Back on January 1, I made several resolutions for this year. For the most part, I've been successful in keeping them, as well as coming up with new ones that I've managed to stick to. However, one of them stands out in my mind more than the others...
Find a Wii U and hack it.
Little did I expect that in 2024, I would end up needing a new office chair, a new bed, and $1700-$2500 worth of repairs to the car. I wasn't sure how I would get to the only used game store in town to see if they had a Wii U in stock last year, and now I can't even start my car. I couldn't get down there at all, let alone pay them what they want for the thing, assuming they have one at all. As it turns out, you can't get Wii U's from the internet because sellers are still asking launch-day prices for them. I mean, I could probably get one from Craigslist with a horribly scratched-up Gamepad and a weird smell coming from the disc drive, but I'm going to say at this point that I'm not going to be able to keep that resolution. 12 months of time turned into 1 month of time and I just can't make that work.
I still want to play games on the TV though. Since only 1 of my computers can play Nintendo 64 games adequately, and it's previously occupied being my studio computer, I've decided to look into jailbreaking my standard Wii, instead. Ever since that unfortunate business in 2013, it spent about 10 years just sitting there on top of my DVD player until I finally put it away earlier this year. Actually, that's not entirely accurate—from about late 2018 to mid-2019, I had started playing it again; but when I replaced my old CRT TV with a new LED one, I found that the analogue connection wasn't able to play games adequately. There was so much latency, buttonpresses would get lost because the screen wouldn't update fast enough. Fortunately, the new TV could accept a VGA cable, so I could carry on playing NES, Super NES, and N64 on my Windows XP laptop. So, actually, the Wii was only sitting there disused for 5 years, not 10.
I got it back out about an hour ago, thinking that maybe, since I have a new new TV now, I wouldn't have the same latency problem and I could use my Wii as an emulation machine instead of holding out for a Wii U. Unfortunately, something has happened in the amount of time it was left standing there alone. Once I was able to coax it into starting up, I found that the colours were being processed much darker than normal, as though something has gone wrong with the GPU. More likely, it's the cable; I'll have to test it in my old CRT to make sure. Fortunately, even though the picture was dark, I could see well enough to test the picture for analogue latency; there isn't any! So, assuming all I need is a new AV cable, I can carry on with the jailbreak and get N64 games back onto my TV for the first time since 2019. I just hope I won't need the disc drive for anything, because it made the most terrible grinding sounds when I started it back up. Of course, this is a launch-day Wii; in computer years, it's 90, plus it spent much of its middle-age sitting around doing nothing.

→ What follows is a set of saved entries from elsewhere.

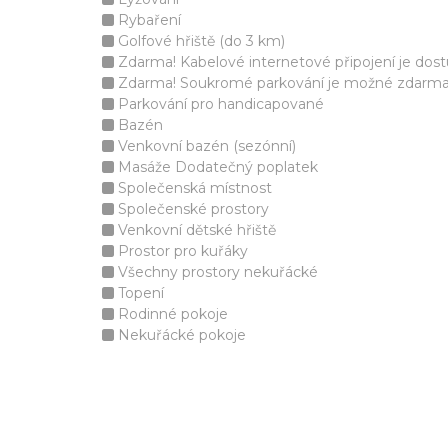
Rybaření
Golfové hřiště (do 3 km)
Zdarma! Kabelové internetové připojení je dos
Zdarma! Soukromé parkování je možné zdarma v 
Parkování pro handicapované
Bazén
Venkovní bazén (sezónní)
Masáže Dodatečný poplatek
Společenská místnost
Společenské prostory
Venkovní dětské hřiště
Prostor pro kuřáky
Všechny prostory nekuřácké
Topení
Rodinné pokoje
Nekuřácké pokoje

I hope it's the cable, not the AV Out port. I can reasonably assume it's one of these because the Wii outputs video and audio through the same port and the first 2 times I started it up, it produced neither picture nor sound. If it's the port, well, that's also where an HDMI adapter would plug in, so the problem would continue in spite of it. That also means I would need to throw the console away, because I have no way of getting it to a repair shop and, even if I could, it would be more cost-effective to simply replace the thing anyway. But, here I am, always planning for failure! I don't think that made it onto my resolutions list: "Try planning for success instead of constantly anticipating failure." It should have been.